No, there is no one else. I am simply just unhappy....


----------



## Jk88 (Jun 1, 2014)

devotion said:


> What caused him to change?
> 
> 
> The stuff you say about yelling at you in public, about wanting you to clean and play house more, you are saying that in the first six months he never did this? When did it start, after you guys got married?
> ...


----------



## Jk88 (Jun 1, 2014)

happy as a clam said:


> You made a mistake, you both married the wrong people because you didn't really know each other.
> 
> Personally, I'd pack up, move along. You aren't in love with him, he doesn't treat you well, you don't have kids together, what's keeping you there?


Your 100 percent right. And I think to myself why not just leave? Because I am afraid to feel like a failure...that i wasn't able to make things work. 

But then I also think to myself...what a stupid reason to stay. Why stay and be miserable? 

We really didn't know each other that well before getting married. I feel like now I am starting to see who he really is and it scares me.


----------



## Jk88 (Jun 1, 2014)

tpwmz88 said:


> It does not sound as if your happy right now..I would advise to seriously consider divorce...the silver lining here is if you divorce he might run back to Europe where you will likely never see him again. I did a similar thing but the roles reversed, my wife was from the states, myself UK, both of us were 24 when we divorced last year, we don't have kids and I was disappointed at the time of course , but wounds heal.. Its just difficult to admit you may have made a mistake and divorce is such an ugly word to associate yourself with but we live and learn. You work hard...you deserve to be happy.  good luck


Your right divorce is an ugly word...a word that I am scared of as well. But with no kids involved and us still being young (25) it's better to do this now and both move along. 

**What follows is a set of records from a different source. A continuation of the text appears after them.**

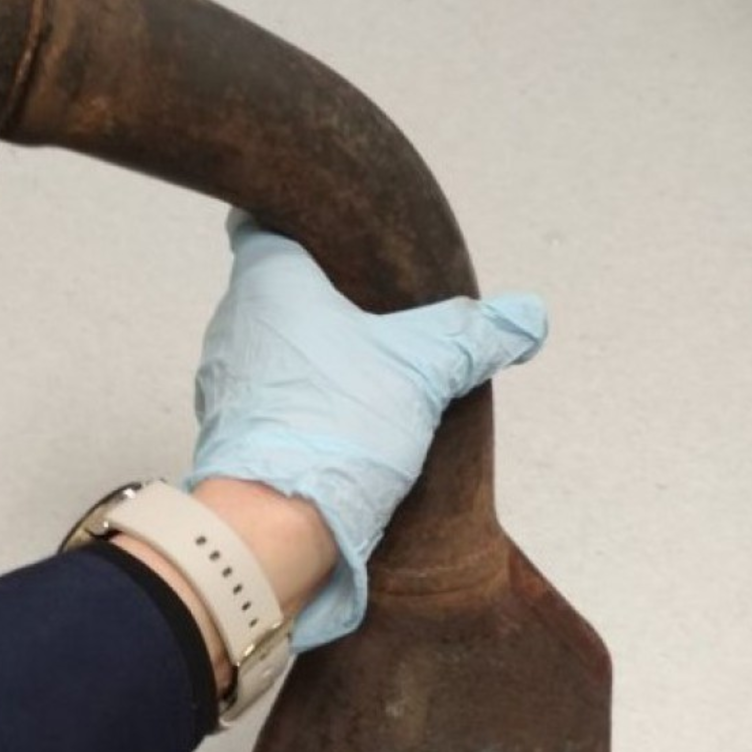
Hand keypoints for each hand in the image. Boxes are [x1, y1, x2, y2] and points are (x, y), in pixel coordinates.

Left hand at [186, 212, 547, 649]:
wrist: (270, 529)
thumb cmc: (332, 425)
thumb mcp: (423, 367)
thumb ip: (475, 335)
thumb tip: (527, 318)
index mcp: (266, 280)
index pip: (262, 222)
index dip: (300, 222)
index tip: (341, 236)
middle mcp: (234, 323)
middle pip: (277, 289)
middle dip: (324, 295)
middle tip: (381, 308)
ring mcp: (225, 383)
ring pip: (273, 349)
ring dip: (314, 355)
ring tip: (370, 372)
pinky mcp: (232, 434)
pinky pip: (270, 402)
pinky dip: (303, 404)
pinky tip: (345, 424)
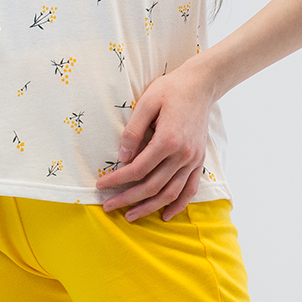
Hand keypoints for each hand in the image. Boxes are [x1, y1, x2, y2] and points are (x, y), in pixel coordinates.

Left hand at [97, 58, 215, 220]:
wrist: (201, 85)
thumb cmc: (171, 90)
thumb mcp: (146, 103)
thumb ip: (133, 131)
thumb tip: (122, 157)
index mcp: (167, 140)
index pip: (137, 169)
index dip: (117, 180)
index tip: (100, 185)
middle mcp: (182, 155)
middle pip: (152, 186)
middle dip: (128, 199)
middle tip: (108, 206)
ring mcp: (193, 160)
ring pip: (170, 193)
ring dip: (150, 207)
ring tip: (131, 215)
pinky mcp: (199, 161)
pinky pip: (190, 189)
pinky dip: (179, 205)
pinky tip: (165, 214)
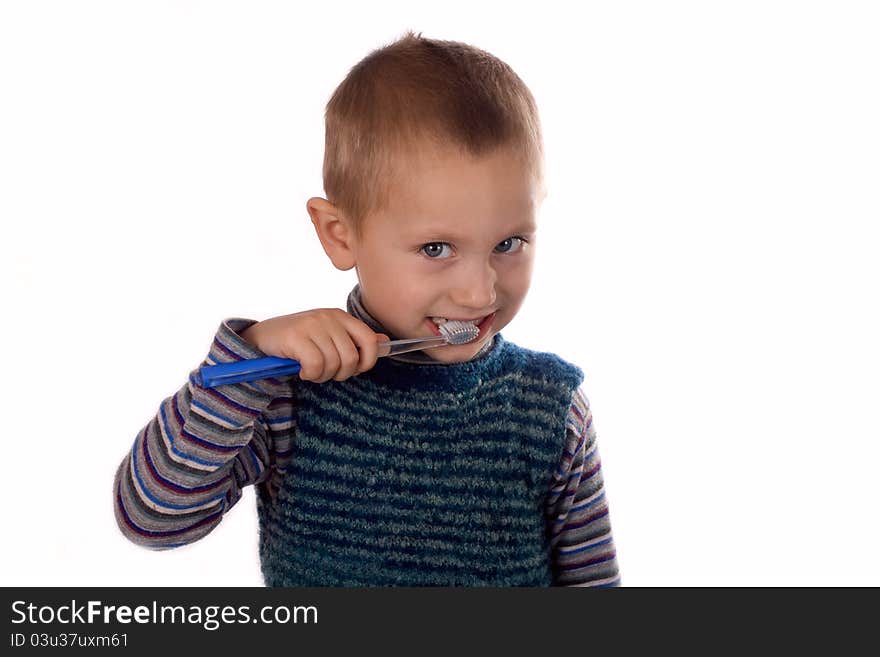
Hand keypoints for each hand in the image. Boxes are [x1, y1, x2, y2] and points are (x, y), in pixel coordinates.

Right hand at [239, 308, 388, 382]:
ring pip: (333, 364)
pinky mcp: (295, 336)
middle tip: (325, 373)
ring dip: (322, 376)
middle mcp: (328, 317)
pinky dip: (310, 374)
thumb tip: (384, 342)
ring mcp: (312, 325)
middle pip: (351, 358)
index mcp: (340, 316)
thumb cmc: (298, 341)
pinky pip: (315, 366)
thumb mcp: (328, 336)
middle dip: (340, 373)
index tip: (357, 370)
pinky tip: (301, 371)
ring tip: (311, 371)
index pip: (368, 340)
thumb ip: (355, 339)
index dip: (368, 361)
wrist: (261, 338)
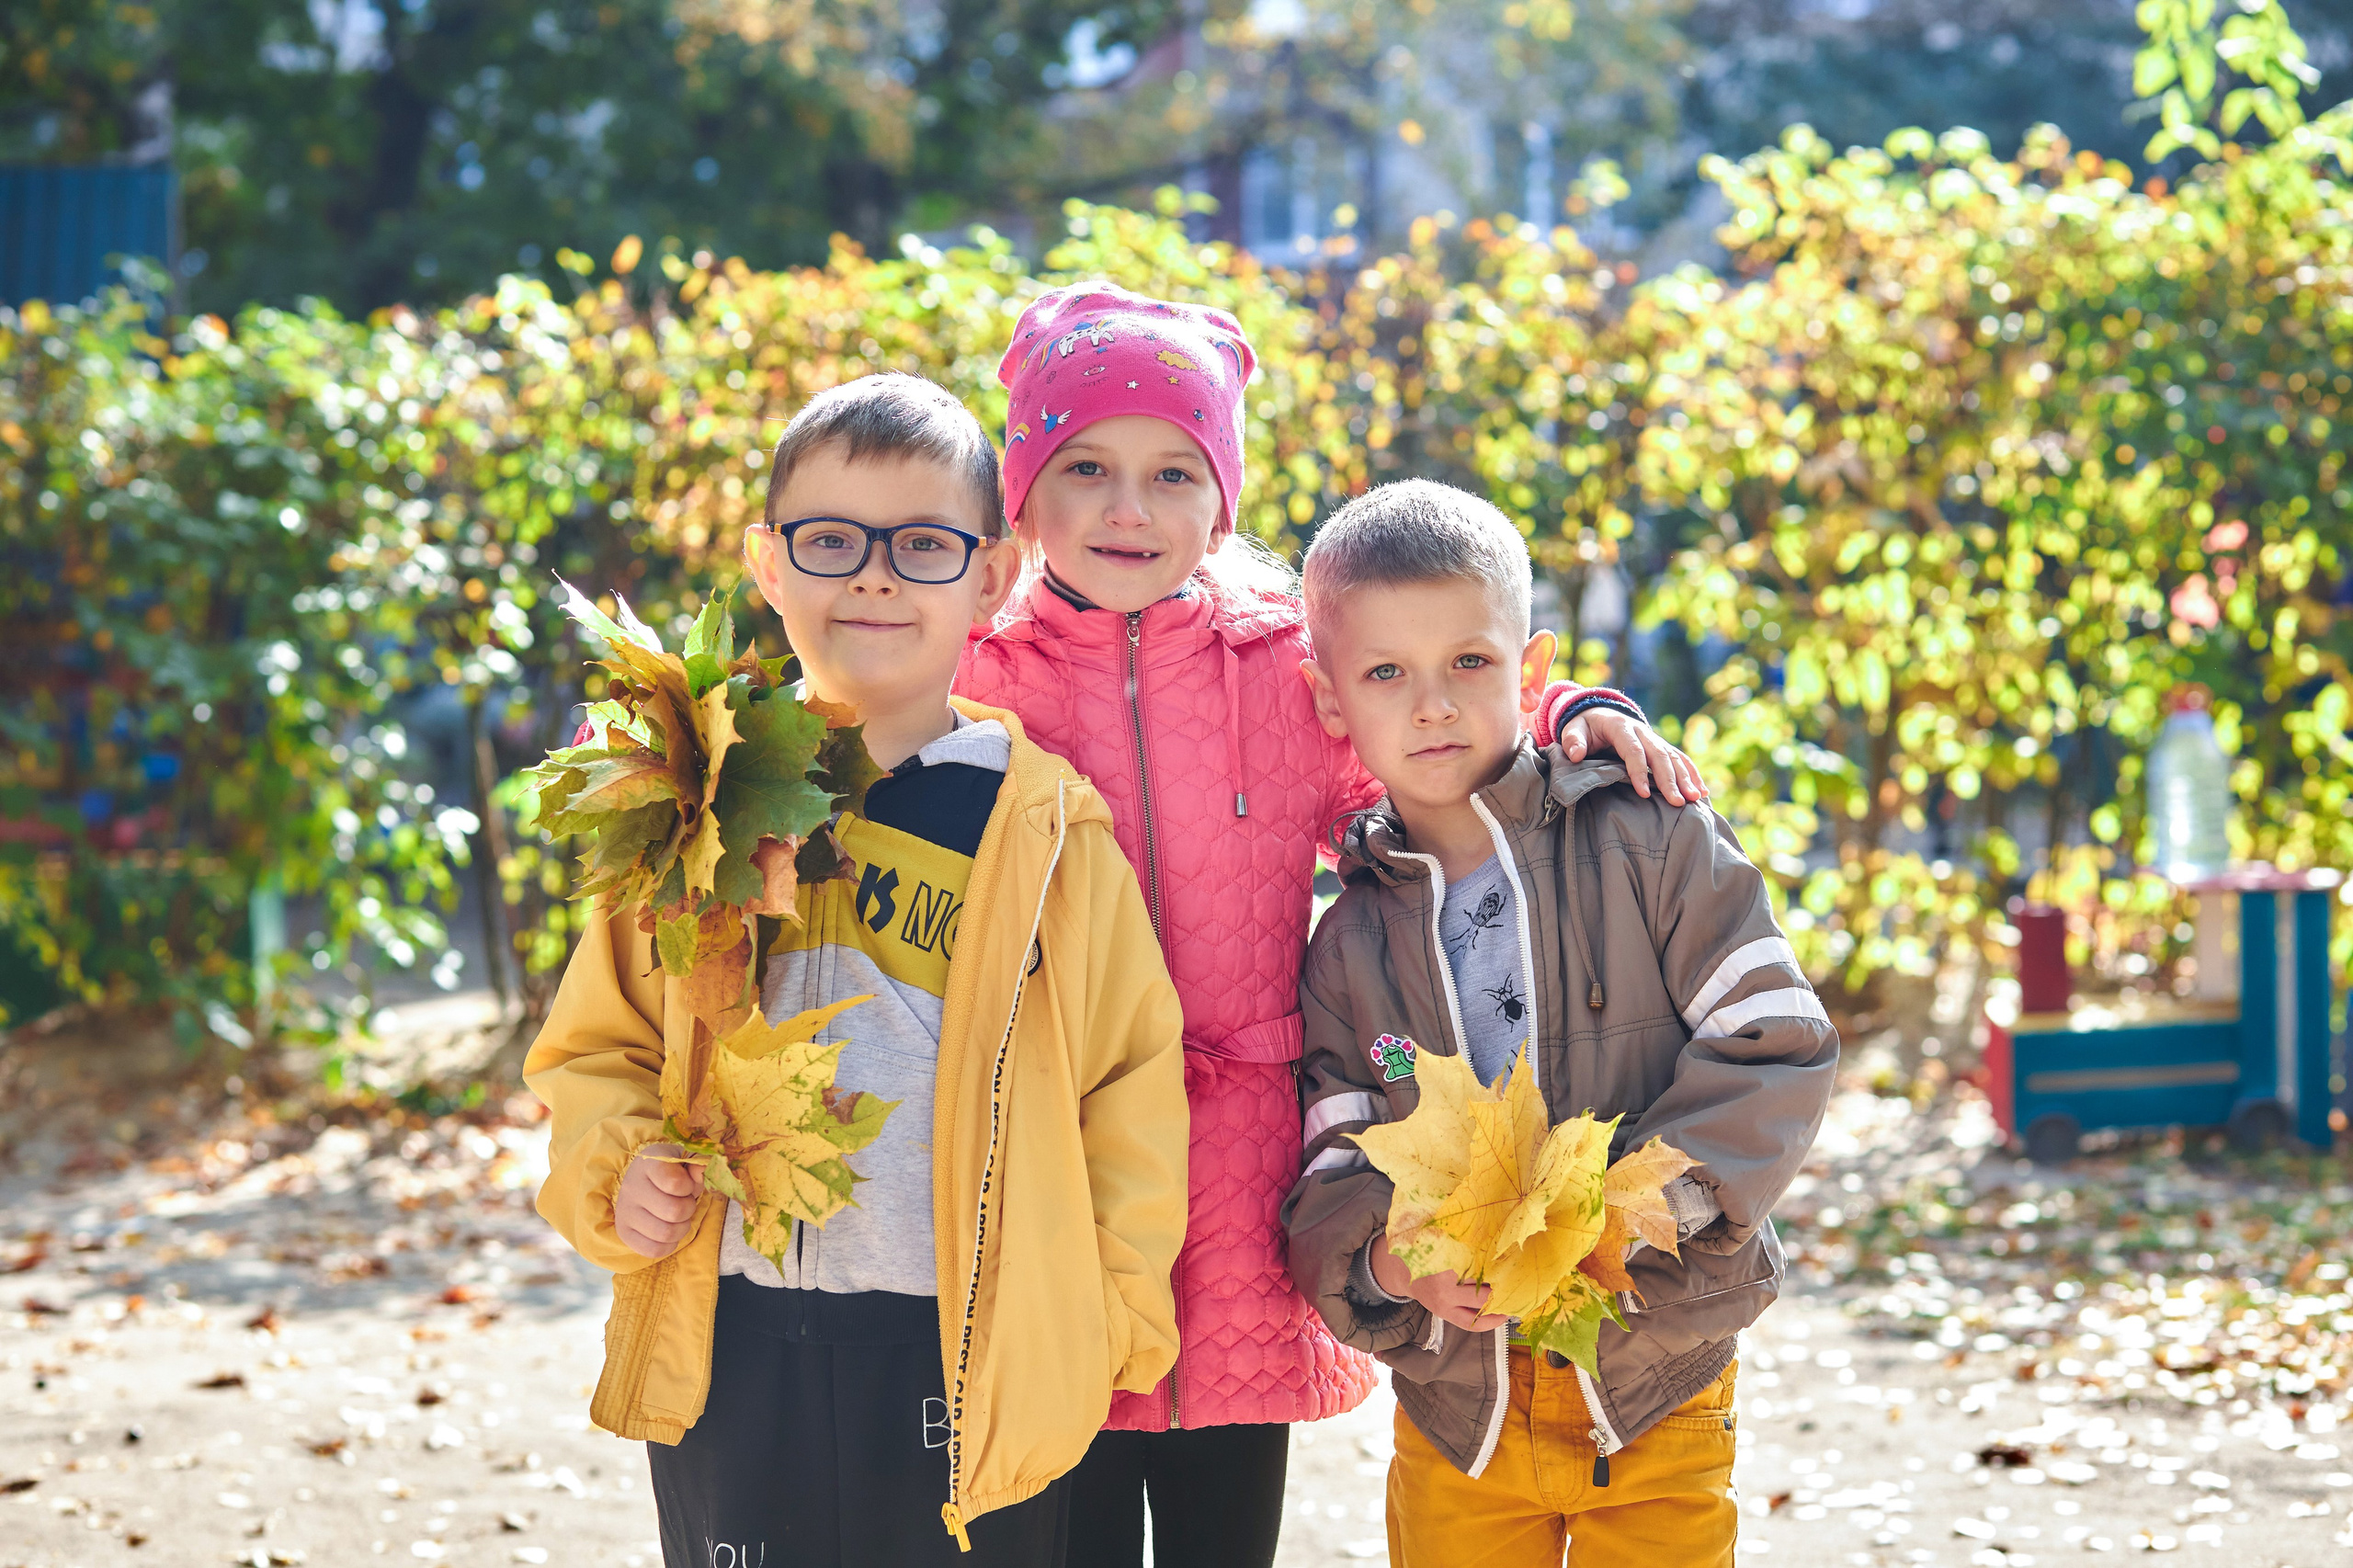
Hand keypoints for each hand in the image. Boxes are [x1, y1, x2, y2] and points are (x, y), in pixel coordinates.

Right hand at [615, 1144, 706, 1259]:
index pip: (674, 1182)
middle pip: (674, 1211)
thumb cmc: (671, 1170)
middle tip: (685, 1203)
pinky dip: (669, 1245)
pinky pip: (653, 1250)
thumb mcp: (685, 1160)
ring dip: (681, 1228)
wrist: (644, 1180)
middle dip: (688, 1209)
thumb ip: (698, 1164)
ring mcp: (625, 1211)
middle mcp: (631, 1187)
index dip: (689, 1187)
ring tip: (678, 1217)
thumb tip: (701, 1171)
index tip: (687, 1185)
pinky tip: (669, 1230)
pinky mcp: (624, 1232)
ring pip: (665, 1233)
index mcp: (648, 1164)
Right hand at [1369, 1233, 1508, 1332]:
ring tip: (1518, 1294)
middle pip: (1485, 1284)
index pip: (1480, 1259)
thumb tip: (1494, 1220)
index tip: (1518, 1254)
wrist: (1399, 1269)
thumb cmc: (1426, 1245)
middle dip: (1506, 1280)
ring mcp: (1444, 1301)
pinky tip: (1503, 1313)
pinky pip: (1472, 1323)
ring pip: (1482, 1305)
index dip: (1501, 1257)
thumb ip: (1462, 1230)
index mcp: (1444, 1256)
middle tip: (1524, 1274)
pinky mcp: (1444, 1314)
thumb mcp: (1439, 1231)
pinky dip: (1490, 1320)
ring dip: (1502, 1300)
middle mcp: (1444, 1282)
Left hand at [1560, 709, 1708, 806]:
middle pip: (1659, 755)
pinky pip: (1680, 760)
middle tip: (1677, 802)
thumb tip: (1575, 755)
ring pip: (1673, 757)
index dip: (1639, 771)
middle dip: (1669, 779)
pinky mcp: (1660, 747)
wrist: (1599, 714)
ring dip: (1686, 778)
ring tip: (1694, 799)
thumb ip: (1573, 740)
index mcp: (1621, 727)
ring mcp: (1654, 739)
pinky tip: (1701, 792)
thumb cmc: (1585, 727)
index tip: (1644, 793)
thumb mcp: (1573, 729)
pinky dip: (1692, 774)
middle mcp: (1642, 732)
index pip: (1633, 750)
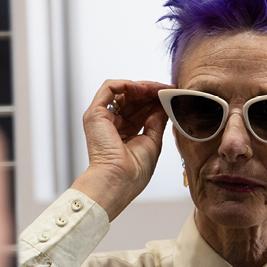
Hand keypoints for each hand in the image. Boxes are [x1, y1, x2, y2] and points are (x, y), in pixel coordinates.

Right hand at [71, 79, 170, 219]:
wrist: (118, 181)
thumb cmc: (133, 172)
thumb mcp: (152, 140)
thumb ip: (157, 119)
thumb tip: (164, 103)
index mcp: (124, 132)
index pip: (139, 109)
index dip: (155, 100)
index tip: (171, 95)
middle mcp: (111, 123)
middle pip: (131, 98)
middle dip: (150, 91)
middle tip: (167, 89)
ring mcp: (102, 117)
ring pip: (122, 91)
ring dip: (141, 87)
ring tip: (157, 89)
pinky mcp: (95, 113)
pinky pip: (109, 88)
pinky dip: (127, 85)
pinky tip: (142, 89)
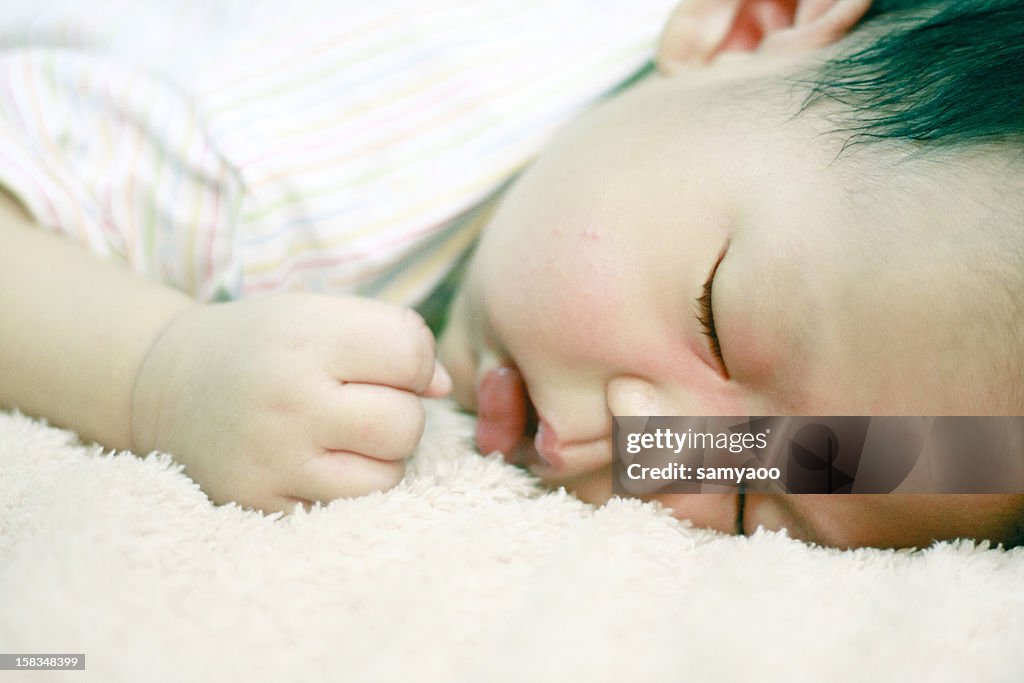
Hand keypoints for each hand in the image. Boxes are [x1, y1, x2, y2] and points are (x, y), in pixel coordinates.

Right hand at [130, 293, 449, 511]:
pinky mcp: (260, 504)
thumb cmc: (265, 344)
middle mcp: (288, 401)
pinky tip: (319, 462)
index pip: (411, 355)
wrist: (169, 384)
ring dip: (381, 459)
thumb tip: (445, 388)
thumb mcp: (320, 314)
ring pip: (386, 478)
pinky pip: (346, 511)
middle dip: (400, 413)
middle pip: (404, 424)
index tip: (387, 363)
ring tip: (345, 436)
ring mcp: (272, 460)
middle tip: (365, 403)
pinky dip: (348, 489)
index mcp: (306, 339)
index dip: (414, 360)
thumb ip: (394, 335)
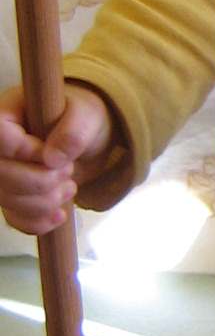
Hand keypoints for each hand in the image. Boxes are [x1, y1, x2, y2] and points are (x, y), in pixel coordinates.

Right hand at [0, 82, 115, 234]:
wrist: (87, 139)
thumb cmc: (80, 116)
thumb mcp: (87, 114)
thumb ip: (73, 131)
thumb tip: (53, 159)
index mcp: (8, 114)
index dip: (25, 151)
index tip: (53, 154)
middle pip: (1, 174)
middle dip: (41, 181)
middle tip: (68, 170)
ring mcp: (3, 172)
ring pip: (7, 199)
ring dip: (45, 201)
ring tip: (69, 186)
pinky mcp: (13, 195)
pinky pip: (14, 218)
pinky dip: (38, 221)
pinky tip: (59, 215)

I am pretty sure he will go back to Europe...but I also think it would be for the better. I sometimes think he's miserable because he misses life and everyone there.


----------



## that_girl (Jul 6, 2011)

Was there any romance? He didn't propose?

Seems like he wasn't invested...I dunno.

Sucks to be in that situation. It's such a hard decision to just rip that bandaid off. I'm in the process right now.


----------



## Evinrude58 (Jun 16, 2014)

I was kind of like how you describe your husband except I've always totally loved my wife and told her so regularly, even when I was mad. I also expected my wife to cook even though we had the same job, and she did most of the housework and took care of the kids. I never listened closely enough or took her seriously when she'd tell me something. I slowly got better and better but until she recently told me she did not love me anymore and I could see she meant it, I did not change enough to make her happy. She developed an internet sex addiction which actually started all the "no feelings" thing (sexting/pic exchange), but swears her initial unhappiness was caused by me. The fear of losing her I can swear made me see ALL my faults and I can Assure you I wanted to make a permanent change. The infidelity and resulting loss of feelings for me has ruined any hope of our reconciliation, but had it not been for that I believe we could have had a lasting and happier marriage than ever. Give your husband a chance by telling him your feelings and leaving for a couple of days. If he really loves you I bet he sees the error of his ways. He is not perfect, but if he is a good person at heart he will try to make you happy if you tell him how.


----------



## Jk88 (Jun 1, 2014)

that_girl said:


> Was there any romance? He didn't propose?
> 
> Seems like he wasn't invested...I dunno.
> 
> Sucks to be in that situation. It's such a hard decision to just rip that bandaid off. I'm in the process right now.


No romance...and he did not purpose. Our situation was a bit different I guess I could say..and we kind of agreed to get married. But at the time it was right and both wanted it.


----------



## Jk88 (Jun 1, 2014)

Evinrude58 said:


> Give your husband a chance by telling him your feelings and leaving for a couple of days. If he really loves you I bet he sees the error of his ways. He is not perfect, but if he is a good person at heart he will try to make you happy if you tell him how.


Today I was at that point where I couldn't even stand being in the same house with him...too much negative energy and what's the point if he stays in one part of the home and I stay in another. I packed a small bag and decided to come to my parent's where it is peaceful and stay here for a few days. 

We have talked so many times about our situation..he simply does not change. I really believe that he doesn't think that I will ever leave him....


----------



## that_girl (Jul 6, 2011)

The problem with leaving for a while and them realizing their errors, blah blah, is that they can pretend to change and woo you back...and then slowly, the process of the spiral begins and you're back to where you are now just a few months later.

Been there, done that.

If you want real change, and you've talked to him numerous times and he's not getting it, then separate. He knows what he needs to do and if he wants you back, he will DO THOSE THINGS and show you he has done them and living with them and it's habit for him now BEFORE COMING HOME.

Seriously...that's the only way, or the cycle repeats.
I've repeated the cycle 3 times now. This was my last time and we're at the end.


----------